Right, well exception was taken to calling out “plastic with metal rings” in a thread about “competitive plastic” yoyos, so the distinction is apparently a very important one. A standard name for these “hybrids” would appear necessary.
theres no hybrid option because the two main categories are “body material” and “rim.” the protostar would go under plastic body and aluminium rim.
On YYE there is only a hybrid tag instead of an option.
In the context of this topic, it’s about being “ahead of its time” and I wouldn’t say adding metal to plastic alone is enough to accomplish that:
So I dunno if it’s relevant here, maybe there should be a dedicated topic for the semantics discussion of “when is a plastic not a plastic”? I dunno. Feels off topic to me, personally.
I realize that; I’m just trying to get some clarification of terminology. You called the ProtoStar a plastic yoyo, when in fact it seems that it is a hybrid yoyo (or whatever single-word term you prefer in place of the needlessly verbose “plastic with metal rings”). Regardless of specific context, proper terminology is always prefered, at least by me.
It just feels a bit pedantic and off topic, at least for this topic about what yoyos were ahead of their time. If you want to create a dedicated topic for the semantics discussion, maybe that’d be best?
As far as this topic goes, I think there’s plenty of evidence that “just slap some metal on the plastic” does not make a yoyo ahead of its time, necessarily.
Two that come to mind:
The TiWalker. Eight or nine years later I still use it as a bench mark for how good a yoyo is.

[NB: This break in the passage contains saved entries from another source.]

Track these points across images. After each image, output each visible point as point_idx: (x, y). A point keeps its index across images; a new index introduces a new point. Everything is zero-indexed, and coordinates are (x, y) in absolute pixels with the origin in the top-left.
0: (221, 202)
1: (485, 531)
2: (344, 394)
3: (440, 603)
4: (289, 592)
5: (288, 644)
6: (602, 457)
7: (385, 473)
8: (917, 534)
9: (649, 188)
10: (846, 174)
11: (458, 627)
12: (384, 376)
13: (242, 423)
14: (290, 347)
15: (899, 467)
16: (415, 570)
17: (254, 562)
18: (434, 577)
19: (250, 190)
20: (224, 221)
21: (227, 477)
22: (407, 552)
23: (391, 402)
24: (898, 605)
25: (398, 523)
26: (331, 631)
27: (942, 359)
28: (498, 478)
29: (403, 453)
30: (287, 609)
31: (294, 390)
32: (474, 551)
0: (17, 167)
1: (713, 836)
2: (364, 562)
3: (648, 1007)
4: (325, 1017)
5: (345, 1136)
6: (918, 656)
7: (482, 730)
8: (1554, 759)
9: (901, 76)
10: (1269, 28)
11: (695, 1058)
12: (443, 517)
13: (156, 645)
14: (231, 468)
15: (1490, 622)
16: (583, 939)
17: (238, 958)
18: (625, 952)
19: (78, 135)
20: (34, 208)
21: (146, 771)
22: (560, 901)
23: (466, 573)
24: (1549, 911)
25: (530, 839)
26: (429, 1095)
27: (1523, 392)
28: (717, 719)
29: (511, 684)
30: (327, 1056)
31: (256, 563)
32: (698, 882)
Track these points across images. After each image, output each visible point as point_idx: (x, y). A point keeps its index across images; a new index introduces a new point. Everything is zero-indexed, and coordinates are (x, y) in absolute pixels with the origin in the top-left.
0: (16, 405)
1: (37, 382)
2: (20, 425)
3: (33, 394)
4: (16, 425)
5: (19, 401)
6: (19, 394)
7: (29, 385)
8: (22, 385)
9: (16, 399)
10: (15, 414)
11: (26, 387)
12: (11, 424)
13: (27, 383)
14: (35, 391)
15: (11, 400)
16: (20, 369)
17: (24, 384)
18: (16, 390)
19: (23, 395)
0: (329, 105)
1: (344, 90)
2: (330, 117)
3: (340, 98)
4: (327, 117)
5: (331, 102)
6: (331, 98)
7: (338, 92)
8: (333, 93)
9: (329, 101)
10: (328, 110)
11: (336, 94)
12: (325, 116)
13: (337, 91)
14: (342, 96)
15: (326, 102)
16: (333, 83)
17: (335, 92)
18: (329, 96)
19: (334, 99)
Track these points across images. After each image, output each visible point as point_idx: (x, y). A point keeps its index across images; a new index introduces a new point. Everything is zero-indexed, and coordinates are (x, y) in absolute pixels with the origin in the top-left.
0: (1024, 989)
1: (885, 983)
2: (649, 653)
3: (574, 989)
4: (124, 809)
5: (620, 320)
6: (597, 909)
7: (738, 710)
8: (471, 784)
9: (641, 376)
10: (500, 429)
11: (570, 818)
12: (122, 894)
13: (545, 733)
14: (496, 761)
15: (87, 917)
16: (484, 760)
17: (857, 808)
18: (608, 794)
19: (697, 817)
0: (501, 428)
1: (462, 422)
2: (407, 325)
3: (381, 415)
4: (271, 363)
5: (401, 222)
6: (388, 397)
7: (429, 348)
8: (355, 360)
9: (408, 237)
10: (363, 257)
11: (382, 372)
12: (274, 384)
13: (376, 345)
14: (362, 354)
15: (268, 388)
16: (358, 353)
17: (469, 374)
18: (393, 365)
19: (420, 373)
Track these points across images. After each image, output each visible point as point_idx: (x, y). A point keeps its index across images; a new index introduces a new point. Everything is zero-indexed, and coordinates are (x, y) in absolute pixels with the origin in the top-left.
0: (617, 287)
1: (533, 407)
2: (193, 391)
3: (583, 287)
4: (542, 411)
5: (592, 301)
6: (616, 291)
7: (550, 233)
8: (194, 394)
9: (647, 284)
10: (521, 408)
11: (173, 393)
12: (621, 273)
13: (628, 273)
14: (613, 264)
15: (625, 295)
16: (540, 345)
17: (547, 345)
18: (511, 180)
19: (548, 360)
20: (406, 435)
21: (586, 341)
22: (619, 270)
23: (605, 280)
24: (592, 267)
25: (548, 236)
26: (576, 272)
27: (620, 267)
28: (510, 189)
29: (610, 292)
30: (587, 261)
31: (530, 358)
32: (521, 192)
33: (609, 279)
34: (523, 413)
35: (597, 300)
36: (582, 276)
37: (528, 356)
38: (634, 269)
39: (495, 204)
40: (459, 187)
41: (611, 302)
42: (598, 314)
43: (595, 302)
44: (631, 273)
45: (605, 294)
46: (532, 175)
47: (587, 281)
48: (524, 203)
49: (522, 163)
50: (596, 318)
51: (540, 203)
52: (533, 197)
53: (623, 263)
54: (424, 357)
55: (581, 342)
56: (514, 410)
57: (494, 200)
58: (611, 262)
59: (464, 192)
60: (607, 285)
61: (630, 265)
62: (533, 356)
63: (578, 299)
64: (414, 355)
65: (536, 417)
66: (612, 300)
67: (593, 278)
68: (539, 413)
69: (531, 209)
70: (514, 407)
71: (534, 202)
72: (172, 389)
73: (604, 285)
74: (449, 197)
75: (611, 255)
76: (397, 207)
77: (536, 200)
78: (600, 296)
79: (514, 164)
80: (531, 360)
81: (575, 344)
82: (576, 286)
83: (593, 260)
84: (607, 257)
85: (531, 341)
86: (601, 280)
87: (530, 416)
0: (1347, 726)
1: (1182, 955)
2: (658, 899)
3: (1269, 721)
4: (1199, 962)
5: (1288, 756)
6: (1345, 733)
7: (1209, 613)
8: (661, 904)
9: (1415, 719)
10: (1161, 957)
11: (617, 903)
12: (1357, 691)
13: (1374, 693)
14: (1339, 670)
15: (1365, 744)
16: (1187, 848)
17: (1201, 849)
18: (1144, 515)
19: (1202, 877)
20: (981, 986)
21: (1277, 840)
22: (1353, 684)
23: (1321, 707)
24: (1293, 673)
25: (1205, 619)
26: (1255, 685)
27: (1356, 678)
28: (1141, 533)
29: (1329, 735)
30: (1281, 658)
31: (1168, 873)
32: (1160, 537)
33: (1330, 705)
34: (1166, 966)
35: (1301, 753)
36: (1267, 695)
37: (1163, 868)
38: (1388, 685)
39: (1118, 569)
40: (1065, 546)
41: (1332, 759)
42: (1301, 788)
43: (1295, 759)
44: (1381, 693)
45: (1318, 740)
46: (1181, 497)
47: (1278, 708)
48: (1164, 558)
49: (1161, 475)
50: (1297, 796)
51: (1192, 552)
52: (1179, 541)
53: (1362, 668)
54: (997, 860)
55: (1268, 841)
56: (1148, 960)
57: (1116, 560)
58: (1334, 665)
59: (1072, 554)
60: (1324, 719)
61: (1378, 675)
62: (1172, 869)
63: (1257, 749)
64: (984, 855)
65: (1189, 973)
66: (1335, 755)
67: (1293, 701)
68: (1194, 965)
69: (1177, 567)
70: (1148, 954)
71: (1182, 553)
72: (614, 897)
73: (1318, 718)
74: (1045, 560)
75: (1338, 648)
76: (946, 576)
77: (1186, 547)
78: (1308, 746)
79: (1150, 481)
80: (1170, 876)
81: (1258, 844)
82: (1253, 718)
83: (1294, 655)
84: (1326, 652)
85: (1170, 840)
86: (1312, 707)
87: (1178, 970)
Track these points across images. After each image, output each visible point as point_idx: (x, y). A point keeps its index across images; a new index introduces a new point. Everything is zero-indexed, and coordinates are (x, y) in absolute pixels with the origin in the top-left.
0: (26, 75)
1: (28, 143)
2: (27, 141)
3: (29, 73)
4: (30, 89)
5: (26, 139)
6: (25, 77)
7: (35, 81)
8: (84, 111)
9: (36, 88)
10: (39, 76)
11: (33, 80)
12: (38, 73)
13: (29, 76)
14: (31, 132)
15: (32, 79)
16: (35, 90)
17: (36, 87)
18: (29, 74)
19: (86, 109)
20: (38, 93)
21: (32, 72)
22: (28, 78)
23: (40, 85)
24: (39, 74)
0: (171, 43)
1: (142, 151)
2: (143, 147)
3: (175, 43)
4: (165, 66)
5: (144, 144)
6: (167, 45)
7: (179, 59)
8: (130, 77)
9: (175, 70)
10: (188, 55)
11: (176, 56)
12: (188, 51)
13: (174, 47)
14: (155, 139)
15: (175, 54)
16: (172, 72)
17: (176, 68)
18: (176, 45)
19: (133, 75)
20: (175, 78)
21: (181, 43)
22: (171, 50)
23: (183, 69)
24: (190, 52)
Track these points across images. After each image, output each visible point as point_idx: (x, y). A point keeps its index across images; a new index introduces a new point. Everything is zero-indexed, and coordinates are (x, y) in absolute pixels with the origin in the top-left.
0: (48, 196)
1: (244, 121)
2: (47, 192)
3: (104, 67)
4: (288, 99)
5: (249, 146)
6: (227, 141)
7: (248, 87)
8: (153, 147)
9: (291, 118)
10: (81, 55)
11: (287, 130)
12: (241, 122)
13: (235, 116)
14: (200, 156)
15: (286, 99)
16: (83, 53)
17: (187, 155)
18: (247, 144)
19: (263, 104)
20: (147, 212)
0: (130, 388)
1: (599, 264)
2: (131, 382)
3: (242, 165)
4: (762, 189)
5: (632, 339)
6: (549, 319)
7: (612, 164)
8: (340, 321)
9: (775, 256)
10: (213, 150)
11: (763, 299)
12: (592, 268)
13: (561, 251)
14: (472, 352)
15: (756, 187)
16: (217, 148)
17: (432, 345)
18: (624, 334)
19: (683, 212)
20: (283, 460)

NiNe DrAgOnS iS aHeAd Of It’S tImE!!
I don’t think there was a yoyo that was more ahead of its time than the Sleipnir. During a time when many didn’t really understand good yoyo design, the real importance of rim weight, low walls, and an angular design, the Sleipnir had all of that and more by using 7075 Aluminum. It was hailed as the best performing yoyo by many for nearly 5 years after its release and even to this day, the Sleipnirs design is seen as a guideline of how a great yoyo should be made.
The Draupnir and some yoyos prior to the Sleipnir were ahead of their time as well but I don’t think any yoyo held the status as the true premier benchmark as long as the Sleipnir did.
In terms of price though, I will agree that the Protostar is probably the tops or close to it. I don’t recall a yoyo that performed better for less than $35 until around 2014
Huh it is from 2009, eh? That’s legit, almost 10 years!
I also thought about the Sleipnir. But I think the Stargazer and the Stardust predate it and are so close in design. I would put the entire Stargazer/Sleipnir/Gleipnir series as WAY ahead of their time.
I keep very few Aluminum mono-metals because modern yo-yo’s are so much better. But Yoyorecreation and Yoyomonster mono-metals are the ones I still have in my bag.
When you say “modern yo-yo’s” do you mean bimetals?
Good question. I think the answer is both. Because bi-metal yo-yo’s have such good performance, modern mono-metals have a higher bar to clear and therefore,are arguably better. None I have played, however, out does the YYR lineup in terms of both feel and performance. They were the pinnacle for me. Some have equaled; but only Titanium is better.
It seems like the jury is still out on the superiority of bimetals, at least as compared with today’s latest competition-level monometal designs. Championships can be won with monometals, which puts the lie to the assertion that bimetals are the undisputed top dogs of the yoyo world.
I think for the rest of us (who aren’t competing in contests), a really good monometal can perform just as well as almost any bimetal out there. Especially for those just getting into unresponsive play and even for those of us working our way through the YYE intermediate and advanced trick ladder. I have a pretty decent collection of bimetals, and yet I still find myself throwing monometals most of the time.
If bimetals do have an edge, it’s small enough that competitors can choose to use monometals for price or sales reasons without impacting their results very much. It doesn’t mean bimetals aren’t better for competition - it just means there’s a limit to how much they help, and variance in competitor and performance are still much more important.
I’m 100% on the boat that bimetals are better and have a higher performance ceiling than monometals but I will agree with what Mark said. The difference especially nowadays is small enough that players can afford to use monometals over bimetals and that individual skill may override the slight increase in stability and performance, for the most part.
The question I have regarding such comparisons is, how do we even measure for “better performance” (or a higher performance ceiling)? Is there an objective method for doing that?
That’s a great question and I’m not sure there’s a good measurement other than rim-weighted-ness. You can get a really rim-weighted yoyo in mono-metal but it’s generally going to be heavier and have a higher diameter than an equivalently-rim-weighted bimetal.
If you compare these two yo-yos:
They have a very similar shape, but the meta is heavier by 2 grams, and is also larger in diameter by 1mm.